Start of Working data

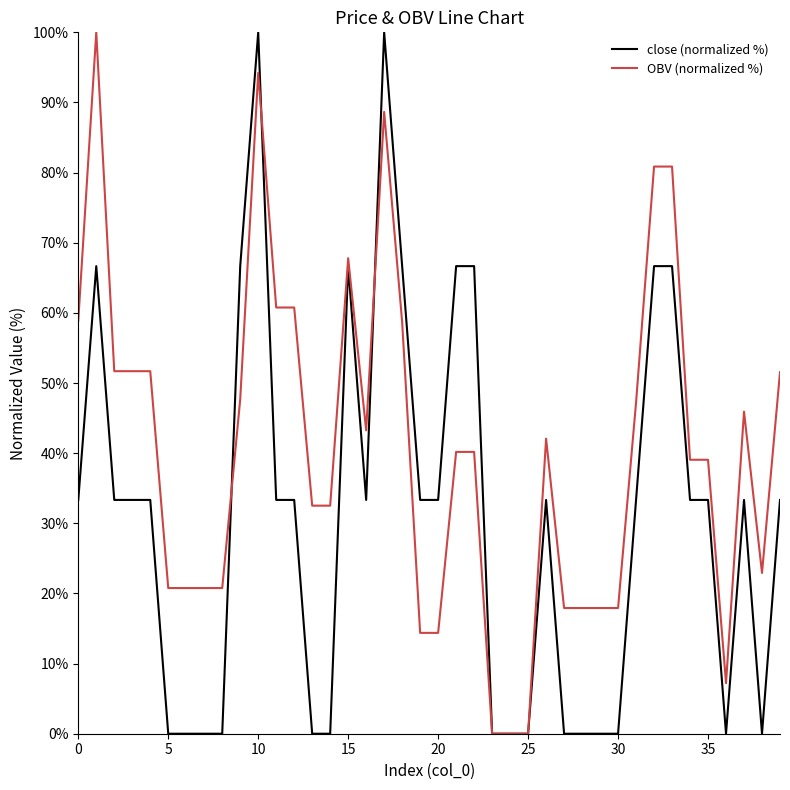

Rank the series by their average value, from highest to lowest.

OBV (normalized %), close (normalized %)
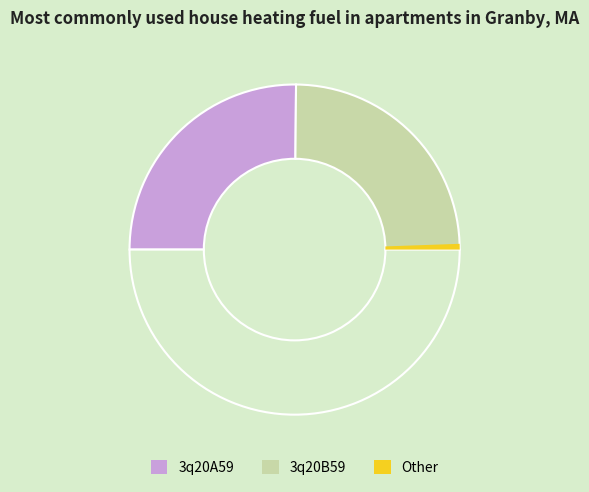

Is there a majority slice in this chart?

No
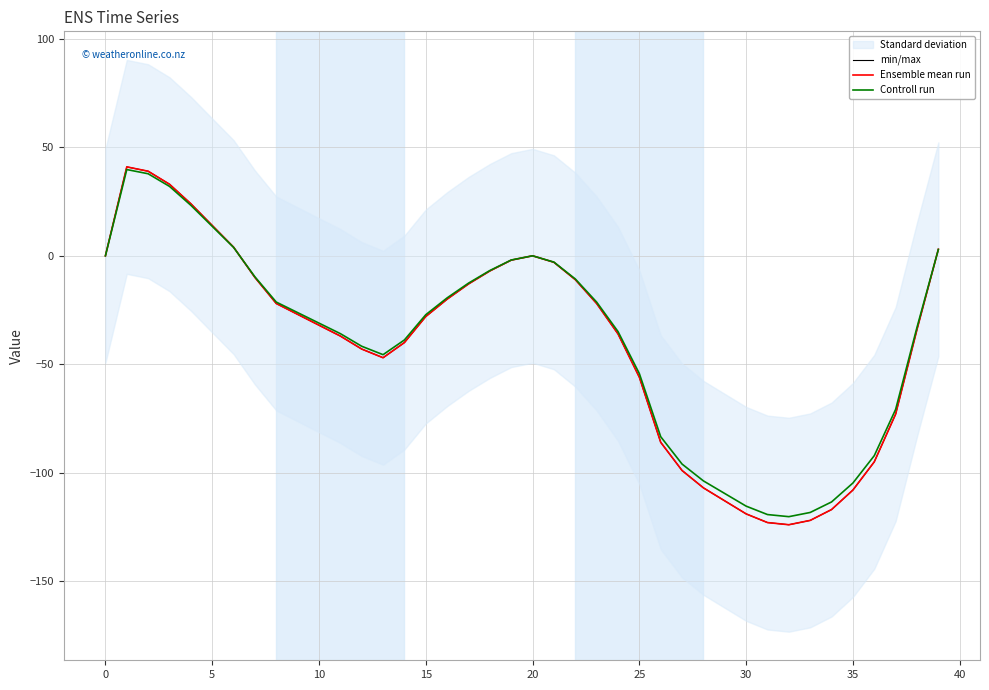

How many interior local valleys does the Ensemble mean run series have?

2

End of Working data

◆ Required work:
Rewrite every one of the records above with "series" changed to "lines" and nothing else altered. Omit the pictures from your answer.

◆ Written reply:
Rank the lines by their average value, from highest to lowest.

OBV (normalized %), close (normalized %)

Is there a majority slice in this chart?

No

How many interior local valleys does the Ensemble mean run lines have?

2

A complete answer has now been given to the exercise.